Why AI Writing Quality Fails: Inference vs. RLHF
- •Inference-time optimizations like speculative decoding do not inherently degrade AI text quality.
- •RLHF training causes mode collapse by prioritizing pleasant, generic responses over output diversity.
- •Nonfiction writing issues are solvable engineering problems, while long-form fiction remains significantly harder to automate.

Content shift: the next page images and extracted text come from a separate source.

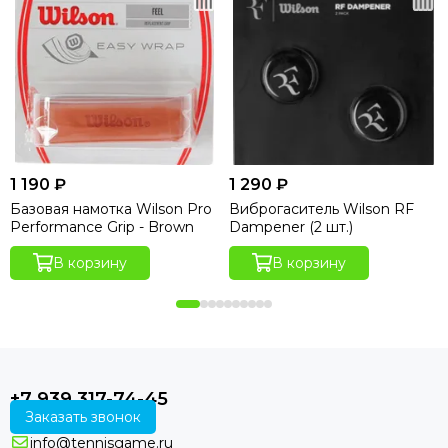
1 190 ₽
1 290 ₽
Базовая намотка Wilson Pro
Виброгаситель Wilson RF
Performance Grip - Brown
Dampener (2 шт.)
В корзину
В корзину
+7 939 317-74-45
Заказать звонок
info@tennisgame.ru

Daniel Nwaneri, a technical writer and author of a custom writing-checklist tool, argues that the perceived decline in AI-generated writing quality stems from reinforcement learning from human feedback (RLHF) and mode collapse rather than inference-time optimizations like speculative decoding. Speculative decoding, a speed-up technique using a small draft model to predict tokens for a larger model to verify, is mathematically lossless and does not degrade output quality. While acceptance rates for creative fiction guesses may fall between 50-65% compared to 75-85% for code, this affects speed rather than content. Conversely, RLHF training incentivizes models to produce pleasant, smooth, and safe responses, which forces them toward a narrow, generic average. This phenomenon, known as mode collapse (a training outcome where a model loses diversity and converges on a limited set of outputs), reduces output range and prevents the effectiveness of multi-draft voting strategies.

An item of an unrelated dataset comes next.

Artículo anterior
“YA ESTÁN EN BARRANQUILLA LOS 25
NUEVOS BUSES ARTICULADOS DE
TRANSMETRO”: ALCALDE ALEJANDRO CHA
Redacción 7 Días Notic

Nwaneri differentiates between two categories of AI writing failures. Nonfiction and technical writing suffer from conflicting optimization objectives, where consumer-facing traits like hedged, warm language clash with requirements for precision and bluntness. This is a solvable engineering problem; companies have begun shipping specialized updates, such as the November 2024 GPT-4o writing improvements, to address these divergent needs. Fiction, however, presents a harder challenge, as it requires complex, long-form narrative development that lacks the necessary training data or clear performance metrics equivalent to code compilation tests.

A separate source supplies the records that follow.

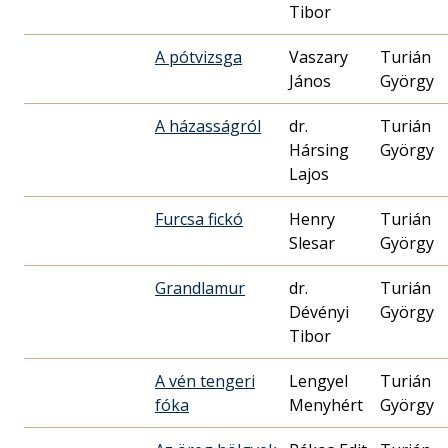
Tibor
A pótvizsga
Vaszary
Turián
János
György
A házasságról
dr.
Turián
Hársing
György
Lajos
Furcsa fickó
Henry
Turián
Slesar
György
Grandlamur
dr.
Turián
Dévényi
György
Tibor
A vén tengeri
Lengyel
Turián
fóka
Menyhért
György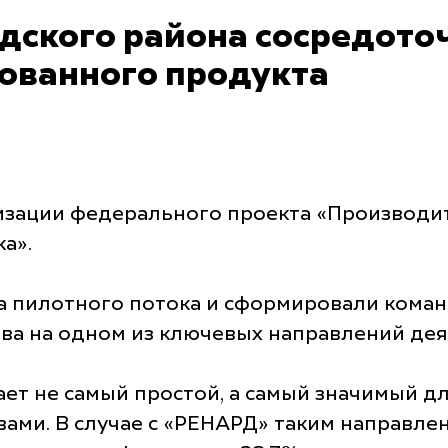
дского района сосредото
бованного продукта
изации федерального проекта «Производит
а».
 пилотного потока и сформировали коман
ва на одном из ключевых направлений дея
т не самый простой, а самый значимый для
ами. В случае с «РЕНАРД» таким направле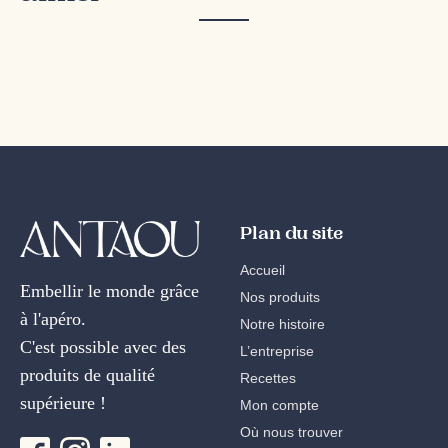
Plan du site
Accueil
Embellir le monde grâce
Nos produits
à l'apéro.
Notre histoire
C'est possible avec des
L’entreprise
produits de qualité
Recettes
supérieure !
Mon compte
Où nous trouver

For technical writers, Nwaneri maintains that the current solution involves rigorous manual editing rather than relying on model outputs alone. His own 36-pattern checklist tool identifies and removes RLHF-induced hedging, such as trailing clauses or vague generalizations, by comparing drafts against the writer's specific corpus instead of a generic standard. While AI remains incapable of generating original, insightful arguments, the author asserts that identifying these specific failure modes allows writers to implement immediate, practical fixes for nonfiction work.